Monday, August 24, 2009
Booking into Hotel California
As some readers suggested, World of Warcraft is a bit like Hotel California, where "you can check out anytime you like, but you can never leave." That is because probably the biggest single reason why people quit World of Warcraft is that they ran out of things to do. Blizzard simply can't produce content fast enough. So every major content patch and new expansion results in a surge of resubscriptions, proudly presented in a Blizzard press release; and then over the months which follows, without any comment from Blizzard, subscription numbers slowly decline. Note how the last press release, on the announcement of Cataclysm, was curiously free of the usual "WoW now has X million subscribers" phrase, although the footnote explaining what exactly is counted as subscriber was still in it. As far as I know the Chinese servers are still not up again, and in the US and Europe there is a distinct lull, related to Wrath of the Lich King getting old, and the summer holidays. This is most visible via measures of player activity, be it from sites like Warcraftrealms, or services like XFire.
Of course decreased player activity is not identical to decreased subscriptions, it is completely possible for players to be subscribed to World of Warcraft and not playing it. But that is something most people wouldn't keep up for very long, so there must be millions of people who unsubscribe while taking a break from WoW, and resubscribe later.
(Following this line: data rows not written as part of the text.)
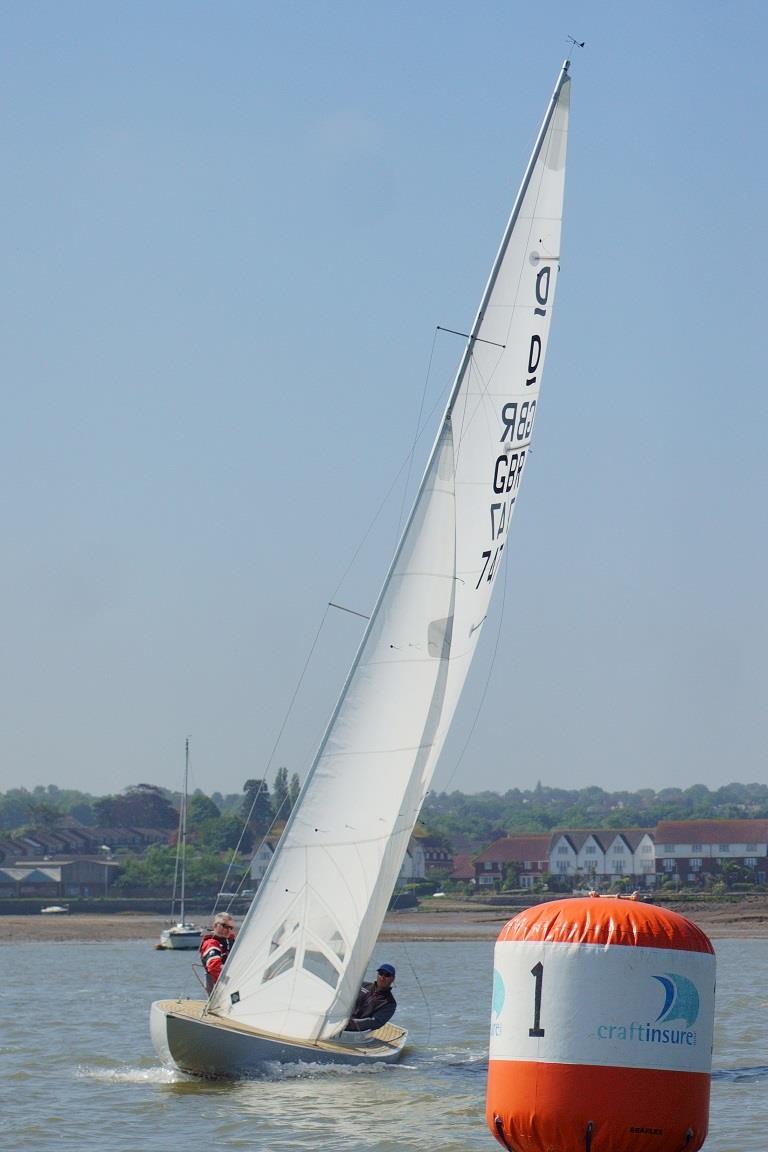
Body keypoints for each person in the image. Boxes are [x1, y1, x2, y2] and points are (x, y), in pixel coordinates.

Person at [345, 963, 397, 1032]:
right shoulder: (362, 985)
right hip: (339, 1021)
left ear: (393, 979)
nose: (383, 977)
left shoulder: (390, 1003)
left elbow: (375, 1022)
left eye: (387, 975)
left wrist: (351, 1023)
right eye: (381, 973)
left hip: (357, 1031)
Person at [200, 912, 236, 993]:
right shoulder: (211, 943)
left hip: (232, 984)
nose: (228, 930)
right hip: (220, 988)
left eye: (230, 927)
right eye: (225, 926)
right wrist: (228, 984)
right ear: (215, 925)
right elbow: (214, 967)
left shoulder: (230, 941)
And once you look at it, you'll notice that unsubscribing and resubscribing isn't all that painless in the context of the monthly flat fee business model. Already the question for how long you should subscribe poses a problem: If you subscribe for 3 or 6 months, you pay $1 / €1 or $2 / €2 less per month. Nice saving? Not if you don't perfectly time your burnout with your subscription period. Getting fed up and losing the will to play is usually something that happens unplanned. So statistically on average you'll still have half of your subscription period left the day you decide to stop playing. You'd need to have played for a year on the 3-month deal, or a year-and-a-half on the 6-month deal, for your savings on the monthly fee to equal the cost of the time you pay for and don't play.
Of course the one game where you are most likely to need one doesn't offer a lifetime subscription. In hindsight it is very obvious that a World of Warcraft lifetime subscription would have been a sweet deal back in 2004. Less obvious is that it could still be a good deal now, for the millions of players who'll often come back to World of Warcraft after having taken a break, or tried another game. At the typical lifetime subscription rate offered by other games, $200, which is equal to about 15 months of monthly fees, it is still quite likely that you'll spend this much time in World of Warcraft over the coming years, even if you just play 6 months after each expansion. While it is possible that WoW has peaked by now, the servers will be running for many years to come, and Blizzard can easily keep their current "live team" churning out content patches and expansions for another decade. So personally, if Blizzard started offering a lifetime subscription to WoW now, I'd take them up on it immediately.
The even better deal for most people would be the one that the players on the Chinese servers are already enjoying (if the servers are up): Paying the equivalent of 5 cents per hour. Now of course the purchasing power in China is less high than in the US and Europe, so if a pay-per-hour business model came to here, it would probably cost more. But even at 15 cents per hour, you'd need to play over 100 hours per month before this became more expensive than the monthly fee. And on a pay-per-hour plan you don't pay anything if you go on holidays, or take a break from WoW. Also there is no more hassle of unsubscribing and resubscribing.
The one thing that World of Warcraft does well with regards to people taking a break, is that Blizzard never deletes your characters or other virtual possessions. Other games, like Final Fantasy XI, had the habit to delete your characters after 3 or 6 months of inactivity, then found that this seriously hampered any "come back to us" marketing efforts, and had to furiosly backpedal and offer character reactivation services. Games with player housing, if that housing isn't completely instanced, suffer especially from that, because the alternatives are having either having neighborhoods of abandoned buildings, or resubscribing players finding their house gone and their favorite spot taken.
I wonder whether Blizzard will ever offer better deals to people who frequently take a break. Of course the very notion that a deal could be better for the subscriber implies that the deal is less profitable for Blizzard, so this isn't all that likely. But I'd love to see alternative subscription deals, like a lifetime subscription, or a pay-per-hour alternative payment method. And once the second Blizzard MMORPG comes out, I'd sure be interested in a deal where subscribing to both costs only a little more than subscribing to just one of them.